第8話 純白のワンピース

 私は、バス停の近くで、本を読んで桜が来るのを待っていた。

 その日は晴れていて、みずみずしい青空が広がっていた。太陽の光を浴びた綿雲は、絵画のように美しかった。薄手のカーディガンを脱ぎたくなるほど、じめじめと暑い日だった。少し、汗が出ていた。もう、夏はすぐそこだと言わんばかりの日差しだった。

「千雪〜」

 と呼ぶ桜の声が聞こえて、私は本を閉じて顔を上げた。一瞬にして、目を奪われた。美しい桜の姿が、そこにはあった。

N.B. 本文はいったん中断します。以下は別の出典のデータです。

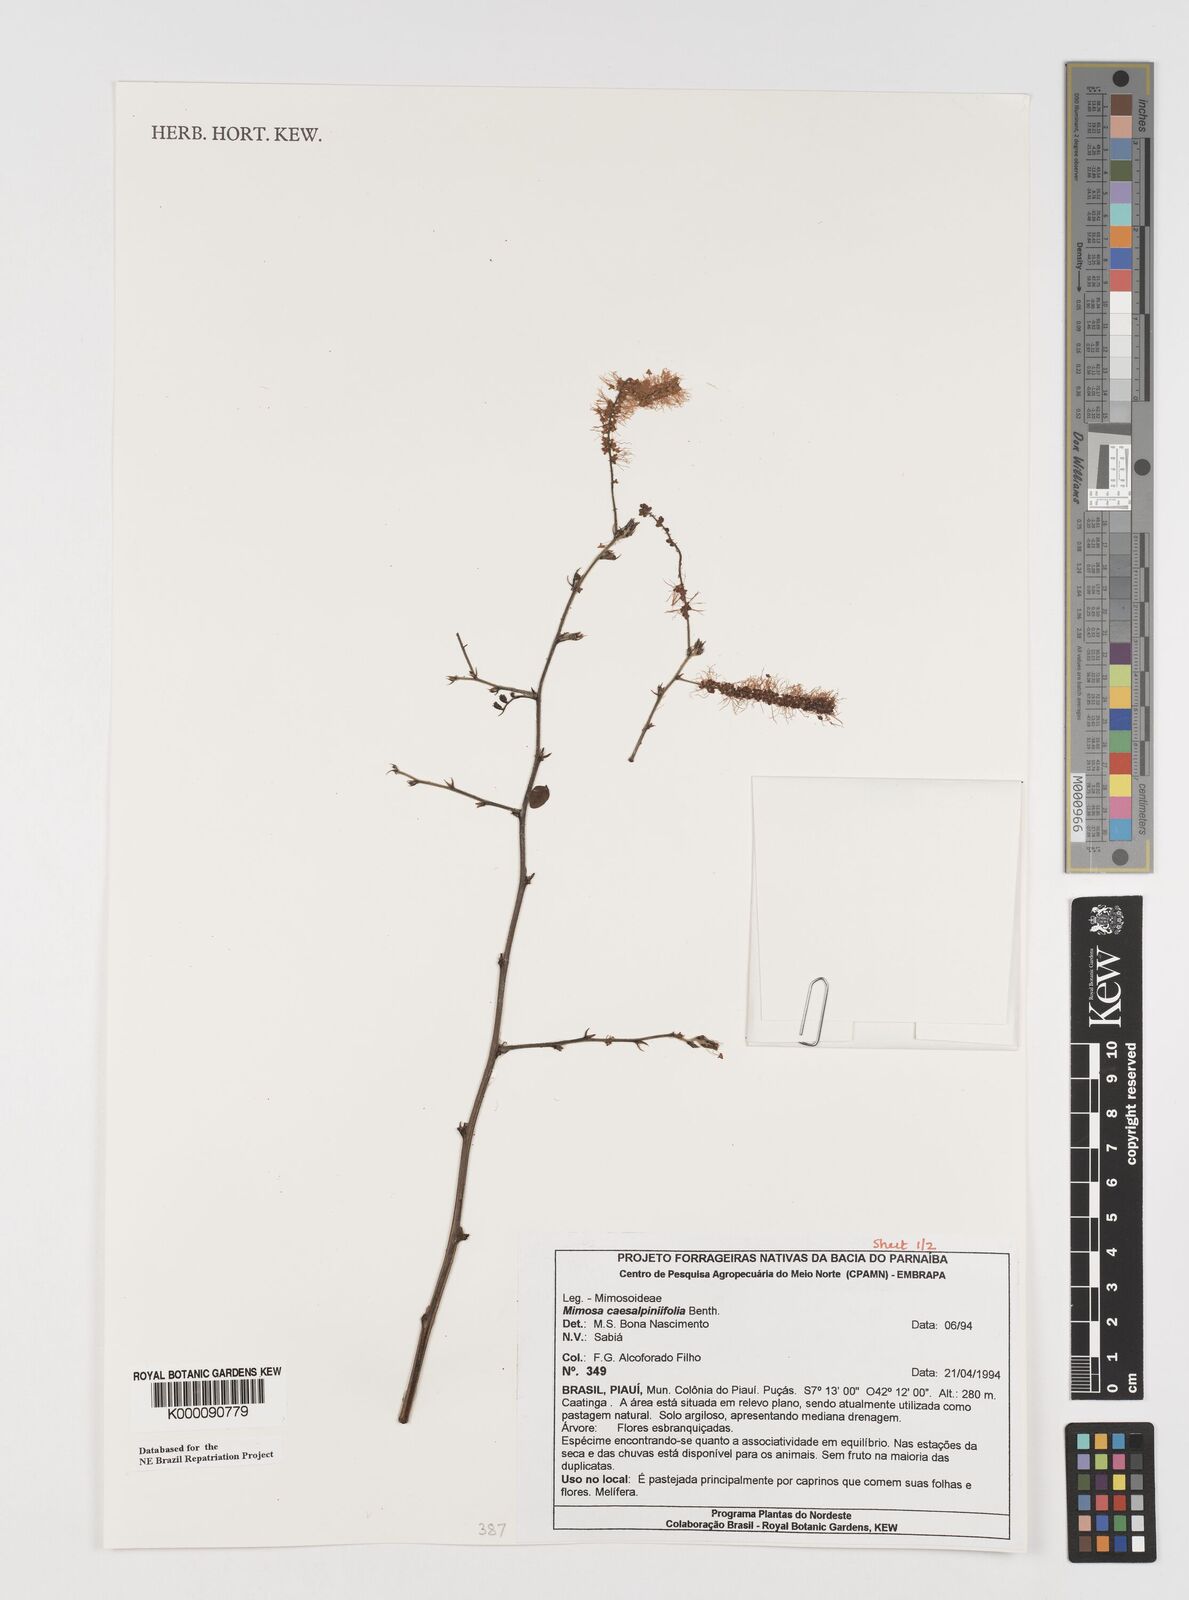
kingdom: Plantae
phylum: Tracheophyta
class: Magnoliopsida
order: Fabales
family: Fabaceae
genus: Mimosa
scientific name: Mimosa caesalpiniifolia
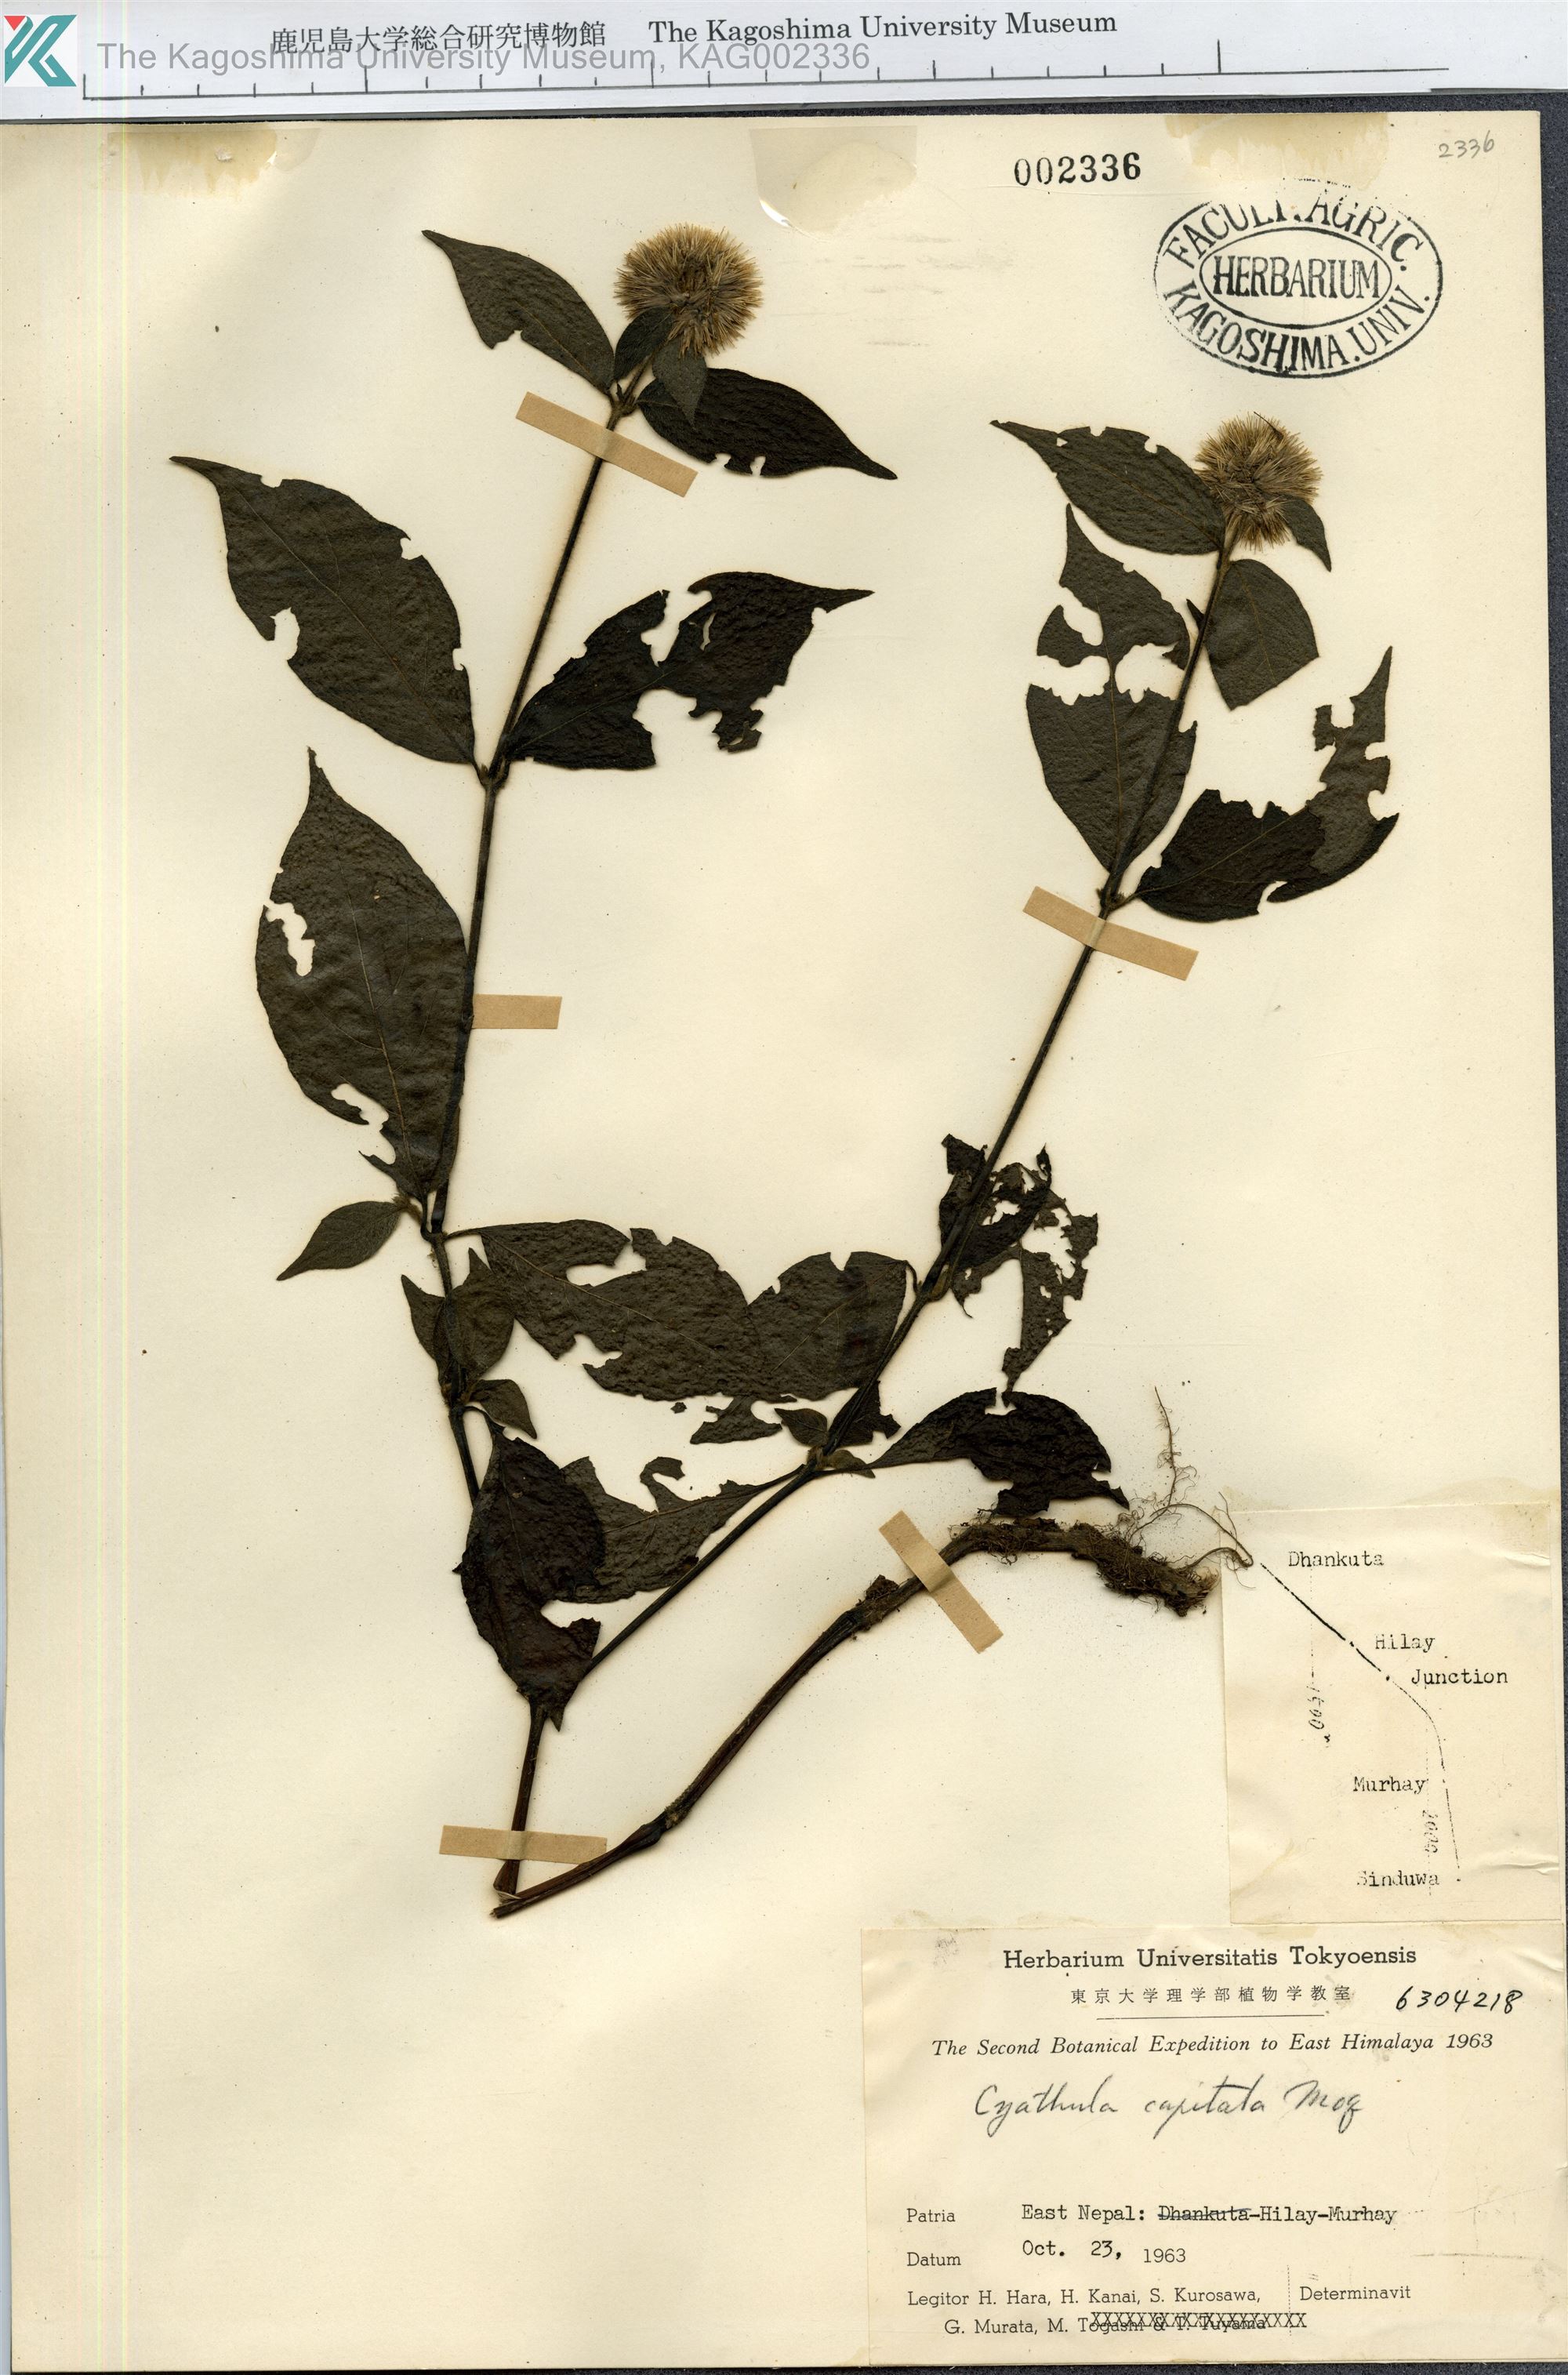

 純白のワンピースを身にまとい、ベージュのカバンを両手で持っていた。暖かい太陽の光に照らされて、純白のワンピースは美しく煌めいていた。一輪の白百合しらゆりが、可憐に咲き誇っているかのようだった。

「桜、服すごい似合ってる」

「千雪も。すごく可愛いよ」

「ありがと…照れるな」

 桜の言葉は、私が褒めたことに対するお世辞ではないことは、分かっていた。

 私は、前日から服を考えていた。あーでもないこーでもないと、色々試していたのだ。だから、服を褒められて私は心の底から嬉しかった。

「なんか、私服だと変な感じがするね」

「うん、私もなんか、違和感ある」

 美術館に行った時も制服だったため、お互いの私服を見るのはこの日が初めてだった。桜はバス停を指さして言った。

「じゃあ、並ぼっか」

「うん」

 前には五人くらいの人がいた。

「にしても、今日は暑いね」

 と、桜は手で顔をあおぎながら言った。

「ほんとに暑い…。バス停に屋根があってよかったよ」

「なかったら大変だったね」

 バス停の屋根でで並ぶところは日陰になっていて、涼しかった。六月の暑さに参りそうな私は、七月がもっと暑くなると思うと気が重かった。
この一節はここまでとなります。